From Cambridge University (where he was also President of the Marlowe Society), he joined the BBC. Following an apprenticeship with Ken Russell and Jonathan Miller, Palmer's first major film, Benjamin Britten & his Festival, became the first BBC film to be networked in the U.S.A. With his second film, All My Loving, an examination of rock 'n' roll & politics in the late 1960s, he achieved considerable notoriety overnight.
In 1989, he was awarded a huge retrospective of his work at the National Film Theatre in London, the first maker of arts films to be so honoured.

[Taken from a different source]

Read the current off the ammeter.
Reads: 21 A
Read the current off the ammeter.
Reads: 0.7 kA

In addition to films, Tony Palmer has also directed in the theatre and in the opera house. After a successful debut at the Zurich Opera House with Peter Grimes ("the high point of the season", Neue Zürcher Zeitung), he had a double triumph in Karlsruhe, War and Peace, and again in Zurich with Berlioz's masterpiece, The Trojans ("marvellous" - London Daily Express). In Saint Petersburg, he directed the Russian premiere of Parsifal ("world class" - The Times), conducted by Valery Gergiev, with Plácido Domingo. He has also directed in Hamburg, Munich, Augsburg, Savonlinna, Berlin and Helsinki and recently became the first Western director ever to work at the Bolshoi in Moscow.

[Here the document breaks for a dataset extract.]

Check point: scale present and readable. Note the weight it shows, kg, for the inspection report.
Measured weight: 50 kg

Parsifal won Best Theatre Production ('Casta Diva') in Moscow, 1997, as well as a 'Golden Mask'. On the West End stage he has directed the world premiere of John Osborne's Look Back in Anger Part Two, Déjà Vu. Mr Palmer also presented the BBC Radio 3 Arts magazine 'Night Waves', for which he won a Sony Award for best arts programme.
Tony Palmer has published several books, and has written for The New York Times, The Times, Punch, Life magazine etc. From 1967-74 he was a regular music critic for The Observer. From 1969-74 he had a weekly column in The Spectator entitled 'Notes from the Underground'.